Saved entries:
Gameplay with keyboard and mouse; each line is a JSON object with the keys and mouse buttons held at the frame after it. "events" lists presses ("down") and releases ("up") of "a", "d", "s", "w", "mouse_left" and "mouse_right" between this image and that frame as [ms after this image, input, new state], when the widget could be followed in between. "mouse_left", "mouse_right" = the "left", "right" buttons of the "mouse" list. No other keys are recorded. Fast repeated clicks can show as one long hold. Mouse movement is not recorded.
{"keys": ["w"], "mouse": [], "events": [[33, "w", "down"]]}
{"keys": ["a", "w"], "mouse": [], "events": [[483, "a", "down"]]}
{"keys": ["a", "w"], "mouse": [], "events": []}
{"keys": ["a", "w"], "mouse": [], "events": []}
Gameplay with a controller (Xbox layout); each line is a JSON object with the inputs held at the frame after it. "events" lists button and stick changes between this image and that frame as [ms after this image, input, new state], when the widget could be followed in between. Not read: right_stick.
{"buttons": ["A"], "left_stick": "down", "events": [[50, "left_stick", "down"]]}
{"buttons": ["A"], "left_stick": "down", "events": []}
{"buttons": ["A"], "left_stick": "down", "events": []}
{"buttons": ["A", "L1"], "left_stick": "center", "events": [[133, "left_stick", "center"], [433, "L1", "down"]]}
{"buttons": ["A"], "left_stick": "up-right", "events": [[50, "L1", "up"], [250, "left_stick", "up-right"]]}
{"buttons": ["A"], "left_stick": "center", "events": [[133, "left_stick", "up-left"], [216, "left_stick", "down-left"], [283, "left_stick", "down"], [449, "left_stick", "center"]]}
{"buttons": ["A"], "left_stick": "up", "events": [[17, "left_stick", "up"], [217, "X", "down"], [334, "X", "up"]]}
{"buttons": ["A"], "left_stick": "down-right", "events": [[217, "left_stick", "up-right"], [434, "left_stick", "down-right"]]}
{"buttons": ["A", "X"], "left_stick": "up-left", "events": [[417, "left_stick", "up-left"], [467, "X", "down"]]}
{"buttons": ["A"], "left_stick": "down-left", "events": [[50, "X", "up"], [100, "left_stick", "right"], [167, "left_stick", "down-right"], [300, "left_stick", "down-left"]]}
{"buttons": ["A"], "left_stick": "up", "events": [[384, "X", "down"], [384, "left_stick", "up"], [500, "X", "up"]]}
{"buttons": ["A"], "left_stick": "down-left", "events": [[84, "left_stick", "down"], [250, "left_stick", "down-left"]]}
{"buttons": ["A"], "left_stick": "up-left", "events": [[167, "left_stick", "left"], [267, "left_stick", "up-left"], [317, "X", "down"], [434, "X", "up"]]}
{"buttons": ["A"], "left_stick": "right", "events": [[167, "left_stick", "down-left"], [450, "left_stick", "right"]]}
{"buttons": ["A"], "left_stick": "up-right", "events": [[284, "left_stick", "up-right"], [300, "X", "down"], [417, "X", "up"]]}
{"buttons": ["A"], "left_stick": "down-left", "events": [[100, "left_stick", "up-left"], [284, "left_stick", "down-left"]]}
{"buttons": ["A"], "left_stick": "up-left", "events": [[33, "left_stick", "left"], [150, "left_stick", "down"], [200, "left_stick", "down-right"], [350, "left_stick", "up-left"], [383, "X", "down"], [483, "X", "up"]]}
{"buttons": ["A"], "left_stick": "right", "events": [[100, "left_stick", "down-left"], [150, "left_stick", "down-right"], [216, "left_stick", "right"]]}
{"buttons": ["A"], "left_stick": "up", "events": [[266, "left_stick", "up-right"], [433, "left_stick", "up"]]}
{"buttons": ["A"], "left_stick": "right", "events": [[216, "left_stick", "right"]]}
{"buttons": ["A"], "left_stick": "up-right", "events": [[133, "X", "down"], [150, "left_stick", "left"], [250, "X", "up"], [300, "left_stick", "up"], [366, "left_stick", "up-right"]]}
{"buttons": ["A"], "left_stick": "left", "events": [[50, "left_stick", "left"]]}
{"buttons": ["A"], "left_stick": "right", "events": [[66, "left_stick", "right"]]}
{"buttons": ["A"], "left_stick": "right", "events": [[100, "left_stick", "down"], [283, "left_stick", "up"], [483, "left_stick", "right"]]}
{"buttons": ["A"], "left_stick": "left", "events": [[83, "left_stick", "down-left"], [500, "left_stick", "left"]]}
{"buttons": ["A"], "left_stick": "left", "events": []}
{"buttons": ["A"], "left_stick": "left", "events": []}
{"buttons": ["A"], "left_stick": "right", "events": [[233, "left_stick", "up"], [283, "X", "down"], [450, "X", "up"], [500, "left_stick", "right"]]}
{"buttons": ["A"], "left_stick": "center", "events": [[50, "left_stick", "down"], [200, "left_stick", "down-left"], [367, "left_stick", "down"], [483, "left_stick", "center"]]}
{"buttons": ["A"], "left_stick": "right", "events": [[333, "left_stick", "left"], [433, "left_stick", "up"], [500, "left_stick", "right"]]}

Task instructions:
Work out how many lines of the records contain the word "with". Give that number and nothing more.

Expected output:
2